Appellee, in his motion for rehearing, lays considerable stress on the fact that the Liberty Bond had depreciated in value between the time of its delivery to the oil and gas company and its return to him, and argues that his ability to purchase the stock which the defendant had agreed to sell him was to that extent diminished, and that by these facts the case is brought within the reason of the rule announced in the case of Cavit v. McFadden, 13 Tex. 234. If the appellee had made the contract, agreeing to deliver the bond at the time of the delivery of the stock, the bond would have depreciated in his hands prior to the breach just the same as it did in the hands of the defendant; and, as we said before, when the contract was breached and the appellee accepted the return of the bond, he was in precisely the same condition he would have been in if he had never delivered the bond in the first place, and we see no reason for applying a different rule for the measure of damages in the two cases. If it be true that the value of the bond had depreciated (there was no proof of this fact except the plaintiffs' evidence, to the effect that he sold it for something less than par), the appellee could, we think, on proper allegations, recover the difference between the value of the bond and the value of the stock at the time of the breach of the contract.

We adhere to the opinion that the acceptance of the return of the Liberty Bond put an end to appellee's right to sue for a specific performance of the contract or to treat the transaction as a conversion of the oil stock, appellee's remedy being thereafter a suit for damages for breach of the contract. We think the authorities cited in the original opinion sustain this conclusion. The appellee cites the case of Mutual Loan Investment Co. v. Matthews, 176 S.W. 924, as holding *499 to the contrary. Appellee's attorney is mistaken in his statement of the facts of this case. The facts are that Matthews and the Mutual Loan Investment Company owned jointly certain notes, payable to and in the possession of the said investment company. The company converted to its own use these notes, by transferring them to a third party, in payment of its indebtedness.
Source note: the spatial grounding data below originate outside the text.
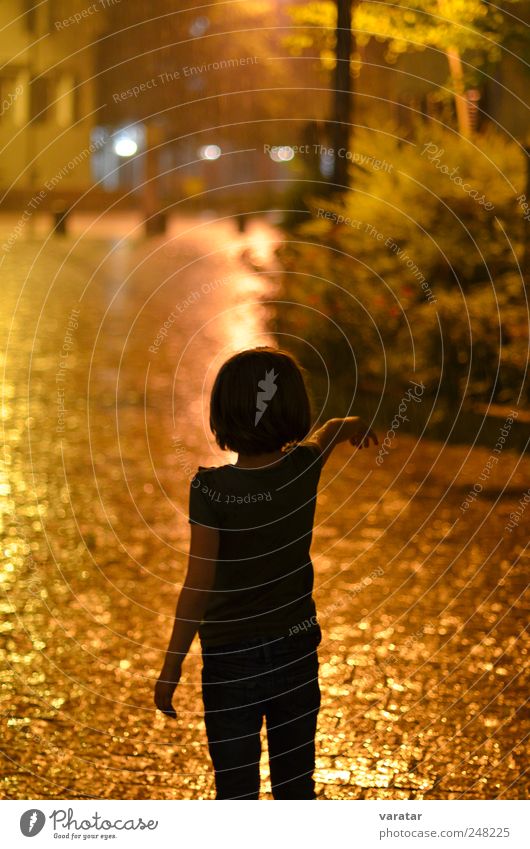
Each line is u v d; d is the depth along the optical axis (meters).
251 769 2.57
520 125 13.70
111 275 20.11
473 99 13.57
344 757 3.58
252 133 39.59
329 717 3.84
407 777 3.46
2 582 5.16
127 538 5.86
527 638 4.54
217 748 2.56
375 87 18.00
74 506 6.45
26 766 3.47
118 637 4.52
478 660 4.32
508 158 9.05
The notes were subsequently returned to the investment company, but after the maker had become insolvent and without the collateral security which had been given to secure their payment. It was held that the return of the notes to the investment company did not preclude Matthews from suing the company for a conversion of his interest in the notes. Appellee's attorney evidently misread the case, for he states in his argument that the facts showed that the notes were returned to Matthews. We think the attorney is also mistaken in his conclusion as to the facts in the case of Early-Foster Co. v. Mid-Tex Oil Mills,208 S.W. 224.

We should call attention to the said case of Early-Foster Co. v. Mid-Tex Oil Mills, however, as we did not have this case before us in our original consideration of the case and it should be considered in connection with what we said in the original opinion, in the discussion of the question of the measure of damages in a case of conversion. It was held in this case that where a conversion of property of fluctuating value is attended with fraud, willful wrong, or gross negligence, the measure of damages is "the highest market value of such property between the date of conversion and the filing of the suit." On motion for rehearing the measure of damages adopted by the New York court and by the Supreme Court of the United States, discussed in our original opinion, is referred to, and it is said that under such rule the judgment of the lower court could be sustained, though we take it that the court adhered to its opinion as to the correct measure of damages originally announced. If this were a case of conversion, it may be that the rule there announced would be applicable; but, as we have held that the appellee cannot treat the transaction as conversion, the authority is not applicable here.

The motion for rehearing will be overruled.